Below, I’ll discuss some tips on how to write a protagonist; things that should assist you with your hero’s development. These are guidelines, as the majority of the hero’s creation comes from the author.

How to Write a Protagonist

When learning how to write a protagonist, there are several things to keep in mind. How each parameter lines up can influence both the protagonist and the plot.

1. Gender

This is one of the more prominent points when you write a protagonist, as the POV can change considerably with the hero’s gender. I read an enlightening series of forum posts that discusses male and female characters. You can check this and this for additional information.

Stay true to your character’s quirks and personality. Don’t let traditional stereotypes interrupt that creative flow. If you hit a roadblock, ask a reader of the opposite sex. Often, he or she can add some insights to your character design.

2. Race

Whether your hero is Caucasian, African, or some fictional alien race, have that racial background define who they are and their ordeals. Maybe a particular breed of space elves are hated in society, or they lack a specific trait that humans take for granted.

3. Height, Weight, Body Mass

Maybe your hero is a short, fat dwarf or a lanky human. How they appear to other characters can influence how the hero comes off. Perhaps a tall protagonist looks formidable and therefore commands respect.

──────────

## WORK INSTRUCTIONS
• 1. In the passage on writing a protagonist, can you copy the part from "3. Height, Weight, Body" up to and including "therefore commands respect.", replacing "dwarf" with "gnome"?
• 2. Can you extend the passage on writing a protagonist, picking up after its final sentence?

## RECORD EXCERPTS
──────────

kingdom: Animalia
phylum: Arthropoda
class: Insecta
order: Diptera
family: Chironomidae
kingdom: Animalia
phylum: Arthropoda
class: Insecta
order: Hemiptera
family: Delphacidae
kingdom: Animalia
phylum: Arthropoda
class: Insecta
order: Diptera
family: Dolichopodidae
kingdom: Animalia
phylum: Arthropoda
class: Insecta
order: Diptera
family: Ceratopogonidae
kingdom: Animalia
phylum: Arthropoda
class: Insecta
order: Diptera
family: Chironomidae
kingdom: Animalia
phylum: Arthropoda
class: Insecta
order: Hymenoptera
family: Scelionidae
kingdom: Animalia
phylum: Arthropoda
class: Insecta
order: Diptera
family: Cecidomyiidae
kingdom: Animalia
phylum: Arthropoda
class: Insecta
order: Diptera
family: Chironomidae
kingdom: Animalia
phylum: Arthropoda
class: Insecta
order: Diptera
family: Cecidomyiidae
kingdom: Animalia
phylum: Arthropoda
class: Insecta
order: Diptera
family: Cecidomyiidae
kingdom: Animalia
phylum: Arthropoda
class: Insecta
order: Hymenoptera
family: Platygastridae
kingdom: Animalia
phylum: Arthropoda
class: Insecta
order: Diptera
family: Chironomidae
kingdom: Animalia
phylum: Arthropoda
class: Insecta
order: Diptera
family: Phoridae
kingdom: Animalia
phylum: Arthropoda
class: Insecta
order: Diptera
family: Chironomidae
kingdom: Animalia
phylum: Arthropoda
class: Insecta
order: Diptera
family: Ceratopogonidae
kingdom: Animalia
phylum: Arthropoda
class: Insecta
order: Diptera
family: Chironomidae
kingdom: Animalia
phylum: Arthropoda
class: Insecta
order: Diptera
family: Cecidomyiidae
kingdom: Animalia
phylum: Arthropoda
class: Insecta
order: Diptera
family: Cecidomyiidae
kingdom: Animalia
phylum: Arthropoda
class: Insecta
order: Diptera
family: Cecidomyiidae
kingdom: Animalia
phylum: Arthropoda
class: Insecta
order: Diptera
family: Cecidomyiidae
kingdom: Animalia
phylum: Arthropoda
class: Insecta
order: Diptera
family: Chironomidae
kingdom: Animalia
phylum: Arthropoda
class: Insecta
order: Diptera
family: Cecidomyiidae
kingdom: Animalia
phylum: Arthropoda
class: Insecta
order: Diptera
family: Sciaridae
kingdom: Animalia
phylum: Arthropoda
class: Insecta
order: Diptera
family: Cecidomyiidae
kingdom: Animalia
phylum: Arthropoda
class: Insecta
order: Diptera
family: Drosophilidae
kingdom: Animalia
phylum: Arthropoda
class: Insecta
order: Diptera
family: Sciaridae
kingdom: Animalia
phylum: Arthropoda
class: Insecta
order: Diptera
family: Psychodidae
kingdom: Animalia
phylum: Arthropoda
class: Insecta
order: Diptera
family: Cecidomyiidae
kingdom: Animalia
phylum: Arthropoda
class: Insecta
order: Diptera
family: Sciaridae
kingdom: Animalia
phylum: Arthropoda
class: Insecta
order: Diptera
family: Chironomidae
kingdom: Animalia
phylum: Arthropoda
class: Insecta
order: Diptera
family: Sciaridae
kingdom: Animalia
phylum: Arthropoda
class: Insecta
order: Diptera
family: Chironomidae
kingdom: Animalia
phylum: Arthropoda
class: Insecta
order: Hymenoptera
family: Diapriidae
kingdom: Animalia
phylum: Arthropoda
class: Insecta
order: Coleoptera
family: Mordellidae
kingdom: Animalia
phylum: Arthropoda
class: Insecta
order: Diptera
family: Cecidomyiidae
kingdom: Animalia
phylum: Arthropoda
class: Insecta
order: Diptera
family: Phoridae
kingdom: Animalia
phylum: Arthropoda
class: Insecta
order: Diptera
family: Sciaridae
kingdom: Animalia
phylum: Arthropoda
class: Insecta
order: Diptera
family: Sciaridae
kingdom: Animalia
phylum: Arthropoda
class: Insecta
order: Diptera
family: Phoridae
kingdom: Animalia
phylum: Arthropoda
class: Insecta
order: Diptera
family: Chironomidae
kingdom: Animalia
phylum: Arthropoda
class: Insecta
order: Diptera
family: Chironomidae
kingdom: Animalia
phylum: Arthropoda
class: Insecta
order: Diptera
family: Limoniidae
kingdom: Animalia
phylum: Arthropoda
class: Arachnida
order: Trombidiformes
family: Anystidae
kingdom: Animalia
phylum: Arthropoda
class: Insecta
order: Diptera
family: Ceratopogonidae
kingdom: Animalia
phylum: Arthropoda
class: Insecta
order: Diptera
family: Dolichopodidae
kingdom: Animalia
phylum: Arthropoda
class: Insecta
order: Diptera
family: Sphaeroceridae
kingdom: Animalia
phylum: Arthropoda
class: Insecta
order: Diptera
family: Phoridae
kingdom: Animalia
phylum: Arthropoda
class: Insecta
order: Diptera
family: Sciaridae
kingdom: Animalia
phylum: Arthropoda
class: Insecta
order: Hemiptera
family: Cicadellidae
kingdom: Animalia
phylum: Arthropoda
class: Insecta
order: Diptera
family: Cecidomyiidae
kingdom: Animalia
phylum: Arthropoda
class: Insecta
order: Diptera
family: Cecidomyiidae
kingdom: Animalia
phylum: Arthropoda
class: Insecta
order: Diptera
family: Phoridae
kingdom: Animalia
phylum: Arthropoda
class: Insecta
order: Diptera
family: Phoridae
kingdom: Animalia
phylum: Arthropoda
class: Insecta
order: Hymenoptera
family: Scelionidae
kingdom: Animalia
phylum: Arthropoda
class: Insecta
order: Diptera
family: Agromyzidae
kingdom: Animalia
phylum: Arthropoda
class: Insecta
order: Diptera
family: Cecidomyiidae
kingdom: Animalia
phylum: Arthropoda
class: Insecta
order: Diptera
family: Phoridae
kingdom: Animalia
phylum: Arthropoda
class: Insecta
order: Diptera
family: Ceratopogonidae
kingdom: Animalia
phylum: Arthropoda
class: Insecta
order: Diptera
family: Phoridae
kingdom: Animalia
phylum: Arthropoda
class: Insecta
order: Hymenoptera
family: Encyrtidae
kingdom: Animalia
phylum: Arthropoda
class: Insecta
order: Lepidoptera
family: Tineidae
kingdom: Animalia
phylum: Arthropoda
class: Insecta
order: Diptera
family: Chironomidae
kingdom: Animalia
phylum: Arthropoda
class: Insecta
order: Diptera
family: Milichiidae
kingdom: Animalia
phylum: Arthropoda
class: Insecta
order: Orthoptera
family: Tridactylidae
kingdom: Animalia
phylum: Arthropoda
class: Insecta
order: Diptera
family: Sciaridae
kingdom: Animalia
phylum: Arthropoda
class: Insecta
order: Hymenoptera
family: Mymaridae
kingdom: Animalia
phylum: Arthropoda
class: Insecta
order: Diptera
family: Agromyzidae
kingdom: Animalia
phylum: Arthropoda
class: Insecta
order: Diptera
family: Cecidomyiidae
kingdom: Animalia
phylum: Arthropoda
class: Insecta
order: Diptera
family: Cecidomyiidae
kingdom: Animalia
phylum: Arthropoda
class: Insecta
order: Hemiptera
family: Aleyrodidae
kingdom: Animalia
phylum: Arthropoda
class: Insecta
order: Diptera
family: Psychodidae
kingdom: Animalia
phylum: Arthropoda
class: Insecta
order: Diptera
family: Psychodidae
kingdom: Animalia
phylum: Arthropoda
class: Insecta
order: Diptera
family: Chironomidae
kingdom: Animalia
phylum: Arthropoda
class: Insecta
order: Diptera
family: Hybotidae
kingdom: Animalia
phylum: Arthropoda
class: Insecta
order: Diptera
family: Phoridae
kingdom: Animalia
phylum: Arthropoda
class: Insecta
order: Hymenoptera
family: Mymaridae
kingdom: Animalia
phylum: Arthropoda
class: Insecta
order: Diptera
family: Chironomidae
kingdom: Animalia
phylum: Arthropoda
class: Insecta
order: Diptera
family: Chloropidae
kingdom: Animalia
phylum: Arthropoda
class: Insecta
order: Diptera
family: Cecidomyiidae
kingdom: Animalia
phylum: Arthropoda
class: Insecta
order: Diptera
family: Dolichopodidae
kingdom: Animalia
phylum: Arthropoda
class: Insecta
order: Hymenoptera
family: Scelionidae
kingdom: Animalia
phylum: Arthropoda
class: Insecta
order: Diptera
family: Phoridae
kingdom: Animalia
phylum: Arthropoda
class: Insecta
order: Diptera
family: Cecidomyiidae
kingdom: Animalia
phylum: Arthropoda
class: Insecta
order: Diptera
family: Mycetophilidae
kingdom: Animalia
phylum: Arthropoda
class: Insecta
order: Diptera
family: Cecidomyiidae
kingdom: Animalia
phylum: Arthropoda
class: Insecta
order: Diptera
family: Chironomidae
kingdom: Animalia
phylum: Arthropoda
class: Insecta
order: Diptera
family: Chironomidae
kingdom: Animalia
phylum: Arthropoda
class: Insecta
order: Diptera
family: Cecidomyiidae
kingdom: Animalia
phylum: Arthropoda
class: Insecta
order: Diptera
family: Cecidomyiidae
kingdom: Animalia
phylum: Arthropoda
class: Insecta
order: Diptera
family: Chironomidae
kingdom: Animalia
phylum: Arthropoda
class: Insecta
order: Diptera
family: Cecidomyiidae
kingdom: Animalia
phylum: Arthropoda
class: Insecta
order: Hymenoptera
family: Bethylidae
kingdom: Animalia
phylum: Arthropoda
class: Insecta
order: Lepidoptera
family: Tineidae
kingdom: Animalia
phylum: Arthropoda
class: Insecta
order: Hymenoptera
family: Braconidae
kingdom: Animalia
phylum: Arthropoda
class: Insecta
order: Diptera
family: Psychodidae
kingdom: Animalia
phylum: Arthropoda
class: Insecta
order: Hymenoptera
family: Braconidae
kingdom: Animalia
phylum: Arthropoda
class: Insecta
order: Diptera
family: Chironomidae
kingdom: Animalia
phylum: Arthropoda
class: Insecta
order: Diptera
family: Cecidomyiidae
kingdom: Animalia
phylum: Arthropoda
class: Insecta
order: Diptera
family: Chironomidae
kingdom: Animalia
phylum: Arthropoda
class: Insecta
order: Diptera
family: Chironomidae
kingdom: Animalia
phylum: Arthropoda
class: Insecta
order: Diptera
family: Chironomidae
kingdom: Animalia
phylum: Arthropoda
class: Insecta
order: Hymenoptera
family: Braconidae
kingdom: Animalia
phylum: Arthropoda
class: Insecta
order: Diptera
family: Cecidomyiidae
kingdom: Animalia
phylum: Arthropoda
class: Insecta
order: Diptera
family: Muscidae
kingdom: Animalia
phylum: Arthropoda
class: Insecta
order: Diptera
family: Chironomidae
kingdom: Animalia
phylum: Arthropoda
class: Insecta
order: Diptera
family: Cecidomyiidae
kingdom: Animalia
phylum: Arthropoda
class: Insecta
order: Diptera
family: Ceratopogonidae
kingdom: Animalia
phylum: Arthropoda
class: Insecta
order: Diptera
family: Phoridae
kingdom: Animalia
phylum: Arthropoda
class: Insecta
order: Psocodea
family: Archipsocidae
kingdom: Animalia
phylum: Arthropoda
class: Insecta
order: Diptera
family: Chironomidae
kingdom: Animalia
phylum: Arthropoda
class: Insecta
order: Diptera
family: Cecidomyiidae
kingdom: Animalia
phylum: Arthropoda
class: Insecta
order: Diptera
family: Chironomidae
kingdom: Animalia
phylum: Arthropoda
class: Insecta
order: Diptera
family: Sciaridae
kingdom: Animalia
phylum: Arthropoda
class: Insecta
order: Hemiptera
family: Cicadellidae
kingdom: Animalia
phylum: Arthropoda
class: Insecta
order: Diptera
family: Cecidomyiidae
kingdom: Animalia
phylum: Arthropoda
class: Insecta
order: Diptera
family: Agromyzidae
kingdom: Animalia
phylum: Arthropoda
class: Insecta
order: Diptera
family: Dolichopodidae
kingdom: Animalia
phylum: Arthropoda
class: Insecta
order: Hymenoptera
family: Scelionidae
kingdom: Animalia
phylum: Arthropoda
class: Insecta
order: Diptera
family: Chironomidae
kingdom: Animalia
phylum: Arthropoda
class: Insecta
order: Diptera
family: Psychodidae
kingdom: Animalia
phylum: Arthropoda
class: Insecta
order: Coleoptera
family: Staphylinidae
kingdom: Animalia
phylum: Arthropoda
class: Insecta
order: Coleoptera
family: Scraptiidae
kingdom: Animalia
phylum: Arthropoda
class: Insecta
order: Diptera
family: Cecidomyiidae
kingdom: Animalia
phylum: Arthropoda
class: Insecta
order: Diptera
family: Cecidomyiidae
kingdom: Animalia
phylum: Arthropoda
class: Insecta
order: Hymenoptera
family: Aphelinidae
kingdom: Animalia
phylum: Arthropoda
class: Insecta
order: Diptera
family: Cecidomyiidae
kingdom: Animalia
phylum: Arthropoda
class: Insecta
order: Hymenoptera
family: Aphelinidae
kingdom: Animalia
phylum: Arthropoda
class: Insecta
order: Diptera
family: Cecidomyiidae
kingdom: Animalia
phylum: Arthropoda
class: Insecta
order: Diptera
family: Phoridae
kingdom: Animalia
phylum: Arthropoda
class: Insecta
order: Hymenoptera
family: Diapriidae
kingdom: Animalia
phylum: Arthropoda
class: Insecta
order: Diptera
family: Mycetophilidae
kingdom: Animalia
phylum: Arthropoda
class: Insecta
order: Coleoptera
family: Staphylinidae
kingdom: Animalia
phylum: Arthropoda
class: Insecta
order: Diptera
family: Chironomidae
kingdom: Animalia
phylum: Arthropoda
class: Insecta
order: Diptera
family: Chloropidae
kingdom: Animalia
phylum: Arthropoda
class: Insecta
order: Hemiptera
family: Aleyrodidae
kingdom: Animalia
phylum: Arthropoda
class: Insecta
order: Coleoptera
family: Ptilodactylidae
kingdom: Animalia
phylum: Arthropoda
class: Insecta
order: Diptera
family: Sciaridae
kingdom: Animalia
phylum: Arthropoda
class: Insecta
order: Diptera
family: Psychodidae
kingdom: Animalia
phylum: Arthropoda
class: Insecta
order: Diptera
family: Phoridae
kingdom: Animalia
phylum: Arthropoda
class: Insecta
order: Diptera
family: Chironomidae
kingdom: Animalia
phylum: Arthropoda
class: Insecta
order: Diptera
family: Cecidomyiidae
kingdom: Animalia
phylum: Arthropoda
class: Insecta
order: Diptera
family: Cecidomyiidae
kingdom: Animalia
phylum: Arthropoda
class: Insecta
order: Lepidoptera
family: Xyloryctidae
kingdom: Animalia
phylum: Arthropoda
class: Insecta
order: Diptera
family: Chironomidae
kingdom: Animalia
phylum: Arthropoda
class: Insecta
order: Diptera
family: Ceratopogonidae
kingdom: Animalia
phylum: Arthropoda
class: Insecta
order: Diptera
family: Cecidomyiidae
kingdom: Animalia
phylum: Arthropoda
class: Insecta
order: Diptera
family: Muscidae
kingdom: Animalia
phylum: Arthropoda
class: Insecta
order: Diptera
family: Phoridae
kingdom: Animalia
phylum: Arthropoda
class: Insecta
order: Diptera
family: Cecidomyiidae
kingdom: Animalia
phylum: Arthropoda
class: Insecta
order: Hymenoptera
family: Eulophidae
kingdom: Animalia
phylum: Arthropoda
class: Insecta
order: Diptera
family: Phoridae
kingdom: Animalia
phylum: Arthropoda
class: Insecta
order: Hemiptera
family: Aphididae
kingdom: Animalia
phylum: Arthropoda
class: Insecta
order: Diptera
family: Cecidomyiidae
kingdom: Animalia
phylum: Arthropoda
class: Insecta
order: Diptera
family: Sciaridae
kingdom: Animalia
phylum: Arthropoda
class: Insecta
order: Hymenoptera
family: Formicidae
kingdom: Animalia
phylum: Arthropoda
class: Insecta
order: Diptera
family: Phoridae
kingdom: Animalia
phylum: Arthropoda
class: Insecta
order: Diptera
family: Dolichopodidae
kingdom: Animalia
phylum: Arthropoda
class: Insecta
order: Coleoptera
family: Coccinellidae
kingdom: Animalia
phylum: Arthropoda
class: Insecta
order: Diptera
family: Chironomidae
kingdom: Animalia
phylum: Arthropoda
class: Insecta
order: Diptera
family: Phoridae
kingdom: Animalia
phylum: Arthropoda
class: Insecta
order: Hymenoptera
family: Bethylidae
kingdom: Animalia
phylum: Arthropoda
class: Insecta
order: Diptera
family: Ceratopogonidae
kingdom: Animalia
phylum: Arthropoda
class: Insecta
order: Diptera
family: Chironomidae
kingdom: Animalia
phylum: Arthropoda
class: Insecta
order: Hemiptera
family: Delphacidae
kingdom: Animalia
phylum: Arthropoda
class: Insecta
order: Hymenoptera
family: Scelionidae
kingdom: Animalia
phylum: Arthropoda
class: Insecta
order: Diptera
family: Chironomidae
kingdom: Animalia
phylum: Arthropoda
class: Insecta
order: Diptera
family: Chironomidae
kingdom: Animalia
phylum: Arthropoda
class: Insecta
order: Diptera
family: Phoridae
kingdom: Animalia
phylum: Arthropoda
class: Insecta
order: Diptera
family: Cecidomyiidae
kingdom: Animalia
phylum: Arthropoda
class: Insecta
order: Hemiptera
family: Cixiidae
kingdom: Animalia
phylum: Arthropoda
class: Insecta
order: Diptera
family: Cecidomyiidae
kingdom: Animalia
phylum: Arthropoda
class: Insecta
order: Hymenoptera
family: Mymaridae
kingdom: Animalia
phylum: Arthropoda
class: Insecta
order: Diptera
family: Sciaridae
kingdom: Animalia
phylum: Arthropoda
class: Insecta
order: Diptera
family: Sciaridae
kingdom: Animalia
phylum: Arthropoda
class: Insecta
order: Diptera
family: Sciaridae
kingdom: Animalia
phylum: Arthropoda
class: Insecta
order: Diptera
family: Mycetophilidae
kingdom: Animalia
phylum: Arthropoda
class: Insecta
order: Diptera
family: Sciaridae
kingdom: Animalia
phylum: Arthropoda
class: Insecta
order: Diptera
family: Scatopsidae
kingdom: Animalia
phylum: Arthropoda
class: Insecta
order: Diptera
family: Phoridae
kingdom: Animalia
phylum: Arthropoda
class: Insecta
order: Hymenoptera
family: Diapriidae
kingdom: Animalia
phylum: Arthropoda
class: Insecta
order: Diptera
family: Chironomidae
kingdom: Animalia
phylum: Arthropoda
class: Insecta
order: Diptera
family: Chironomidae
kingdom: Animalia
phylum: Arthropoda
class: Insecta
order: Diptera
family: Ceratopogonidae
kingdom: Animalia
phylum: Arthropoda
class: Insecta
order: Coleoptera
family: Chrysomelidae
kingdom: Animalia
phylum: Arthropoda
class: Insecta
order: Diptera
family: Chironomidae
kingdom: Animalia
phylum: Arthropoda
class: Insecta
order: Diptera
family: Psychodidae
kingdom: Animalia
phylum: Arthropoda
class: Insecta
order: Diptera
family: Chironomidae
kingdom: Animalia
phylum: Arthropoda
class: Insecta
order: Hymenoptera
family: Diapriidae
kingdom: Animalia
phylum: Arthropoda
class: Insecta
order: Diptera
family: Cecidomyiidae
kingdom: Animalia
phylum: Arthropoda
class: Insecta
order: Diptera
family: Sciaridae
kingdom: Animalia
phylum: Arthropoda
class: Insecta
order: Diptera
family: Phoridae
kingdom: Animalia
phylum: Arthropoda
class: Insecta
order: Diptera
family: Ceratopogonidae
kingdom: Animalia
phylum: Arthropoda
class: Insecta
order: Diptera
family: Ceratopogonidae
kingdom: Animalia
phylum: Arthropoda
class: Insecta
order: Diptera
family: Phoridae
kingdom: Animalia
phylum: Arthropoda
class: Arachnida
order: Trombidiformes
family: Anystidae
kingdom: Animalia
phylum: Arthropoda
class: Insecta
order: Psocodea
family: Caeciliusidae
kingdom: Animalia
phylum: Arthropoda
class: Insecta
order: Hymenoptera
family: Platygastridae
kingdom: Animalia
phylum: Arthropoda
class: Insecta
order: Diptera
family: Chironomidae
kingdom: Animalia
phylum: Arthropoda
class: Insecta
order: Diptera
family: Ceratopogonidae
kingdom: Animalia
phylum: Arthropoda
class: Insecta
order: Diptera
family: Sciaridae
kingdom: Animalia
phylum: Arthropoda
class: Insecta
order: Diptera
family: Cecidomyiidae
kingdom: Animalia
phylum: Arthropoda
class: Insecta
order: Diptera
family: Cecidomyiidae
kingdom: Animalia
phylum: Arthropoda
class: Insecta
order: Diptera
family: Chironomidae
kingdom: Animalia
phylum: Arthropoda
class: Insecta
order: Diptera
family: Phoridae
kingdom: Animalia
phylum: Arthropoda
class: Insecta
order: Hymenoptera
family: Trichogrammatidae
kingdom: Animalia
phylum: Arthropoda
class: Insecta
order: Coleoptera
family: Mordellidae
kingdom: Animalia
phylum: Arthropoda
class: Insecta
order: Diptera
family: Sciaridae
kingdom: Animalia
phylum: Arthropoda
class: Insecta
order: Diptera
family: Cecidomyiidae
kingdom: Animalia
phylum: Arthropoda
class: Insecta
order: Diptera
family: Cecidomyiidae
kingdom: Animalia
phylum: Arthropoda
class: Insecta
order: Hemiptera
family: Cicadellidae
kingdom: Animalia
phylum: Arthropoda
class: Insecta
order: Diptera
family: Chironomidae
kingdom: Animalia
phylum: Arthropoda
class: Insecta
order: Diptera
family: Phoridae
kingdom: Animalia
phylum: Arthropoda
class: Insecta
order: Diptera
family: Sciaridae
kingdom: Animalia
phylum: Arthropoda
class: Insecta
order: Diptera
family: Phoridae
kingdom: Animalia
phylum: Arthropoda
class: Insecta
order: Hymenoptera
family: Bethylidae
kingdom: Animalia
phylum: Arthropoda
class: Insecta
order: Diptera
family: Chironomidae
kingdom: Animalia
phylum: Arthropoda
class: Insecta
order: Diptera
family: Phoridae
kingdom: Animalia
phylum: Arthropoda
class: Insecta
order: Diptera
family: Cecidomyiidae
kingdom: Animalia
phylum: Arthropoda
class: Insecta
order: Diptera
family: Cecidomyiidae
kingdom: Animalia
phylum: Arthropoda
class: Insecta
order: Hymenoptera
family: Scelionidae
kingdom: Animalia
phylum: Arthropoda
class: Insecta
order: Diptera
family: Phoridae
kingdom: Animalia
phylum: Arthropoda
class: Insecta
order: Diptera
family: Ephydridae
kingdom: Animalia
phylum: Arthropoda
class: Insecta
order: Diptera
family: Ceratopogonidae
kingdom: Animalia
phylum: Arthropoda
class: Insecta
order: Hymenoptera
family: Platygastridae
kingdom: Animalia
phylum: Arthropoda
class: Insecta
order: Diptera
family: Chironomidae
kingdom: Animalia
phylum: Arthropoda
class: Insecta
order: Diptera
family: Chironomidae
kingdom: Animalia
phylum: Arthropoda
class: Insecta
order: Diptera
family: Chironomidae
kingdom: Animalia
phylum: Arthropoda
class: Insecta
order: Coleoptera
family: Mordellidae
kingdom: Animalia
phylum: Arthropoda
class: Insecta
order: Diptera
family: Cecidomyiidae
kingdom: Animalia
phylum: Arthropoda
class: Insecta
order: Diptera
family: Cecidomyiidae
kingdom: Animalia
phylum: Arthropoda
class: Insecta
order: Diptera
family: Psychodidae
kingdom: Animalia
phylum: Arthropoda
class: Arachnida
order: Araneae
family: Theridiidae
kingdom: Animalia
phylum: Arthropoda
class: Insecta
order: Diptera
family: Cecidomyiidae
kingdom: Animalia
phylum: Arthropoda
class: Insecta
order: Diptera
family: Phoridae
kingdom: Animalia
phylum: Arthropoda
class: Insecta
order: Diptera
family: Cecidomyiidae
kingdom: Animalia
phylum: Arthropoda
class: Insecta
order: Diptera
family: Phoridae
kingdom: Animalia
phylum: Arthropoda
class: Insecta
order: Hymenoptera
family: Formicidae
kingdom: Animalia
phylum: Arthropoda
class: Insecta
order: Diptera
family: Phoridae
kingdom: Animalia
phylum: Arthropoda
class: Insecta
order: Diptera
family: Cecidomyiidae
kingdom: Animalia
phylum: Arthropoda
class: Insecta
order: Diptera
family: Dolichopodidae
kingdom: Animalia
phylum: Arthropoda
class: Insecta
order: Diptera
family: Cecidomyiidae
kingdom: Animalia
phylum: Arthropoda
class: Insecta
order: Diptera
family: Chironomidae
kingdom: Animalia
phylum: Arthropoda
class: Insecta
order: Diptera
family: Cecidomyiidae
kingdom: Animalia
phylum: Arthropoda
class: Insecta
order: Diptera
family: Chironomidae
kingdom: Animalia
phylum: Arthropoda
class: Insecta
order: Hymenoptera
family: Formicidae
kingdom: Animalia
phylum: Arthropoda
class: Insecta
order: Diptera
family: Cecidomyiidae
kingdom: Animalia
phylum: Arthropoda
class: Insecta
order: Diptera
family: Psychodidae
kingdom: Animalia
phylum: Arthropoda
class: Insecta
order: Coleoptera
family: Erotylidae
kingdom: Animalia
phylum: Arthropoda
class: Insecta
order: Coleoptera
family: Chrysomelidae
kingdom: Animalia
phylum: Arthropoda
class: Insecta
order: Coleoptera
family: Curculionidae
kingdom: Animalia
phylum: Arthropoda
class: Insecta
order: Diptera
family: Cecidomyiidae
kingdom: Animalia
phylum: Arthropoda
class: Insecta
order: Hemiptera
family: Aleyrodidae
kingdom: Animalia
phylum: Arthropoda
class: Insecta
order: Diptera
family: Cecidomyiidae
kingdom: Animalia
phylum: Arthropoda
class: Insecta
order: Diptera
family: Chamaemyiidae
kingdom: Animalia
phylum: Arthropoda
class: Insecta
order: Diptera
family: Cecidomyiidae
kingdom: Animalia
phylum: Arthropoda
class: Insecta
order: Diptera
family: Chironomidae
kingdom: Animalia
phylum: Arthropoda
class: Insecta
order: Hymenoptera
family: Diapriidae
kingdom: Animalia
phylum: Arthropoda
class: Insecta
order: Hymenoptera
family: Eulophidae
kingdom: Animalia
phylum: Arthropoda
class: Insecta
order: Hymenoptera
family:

──────────

## ANSWERS BY TASK
• 1.
3. Height, Weight, Body Mass

Maybe your hero is a short, fat gnome or a lanky human. How they appear to other characters can influence how the hero comes off. Perhaps a tall protagonist looks formidable and therefore commands respect.

• 2.
Maybe give your hero some facial scars, a distinguishing feature that sets them apart. Make them unique, as the main character should be.

4. Secrets

Any reader enjoys secrets; even better are secrets within secrets. What I mean is, wrap your main character in mystery. Give them an enigmatic past and don’t give out the answers too quickly.

Have your secrets evolve as the hero progresses through the plot. This evokes intrigue and helps pull the reader in.

5. Character Flaws

“There’s nothing more boring than a perfect heroine!”

DrosselmeyerPrincess Tutu

Tension is fundamental on how to write a protagonist. Incorporate conflict into your characters, whether in their backstory, gender, race, or physical limitations. You can also give them technical flaws, like the inability to perform a skill or a specific action.

Giving them too many perks and too little flaws result in a bland, uninteresting hero. You want to challenge your hero, not make them a god; nor do you want them to fail in their quest.

6. Attributes

As in video games, especially RPGs or tabletops like D&D, a character in a story has a given set of attributes. These parameters define what the actor is good at, what he or she may fail at, and perhaps unique modifiers that make the character stand out from other characters.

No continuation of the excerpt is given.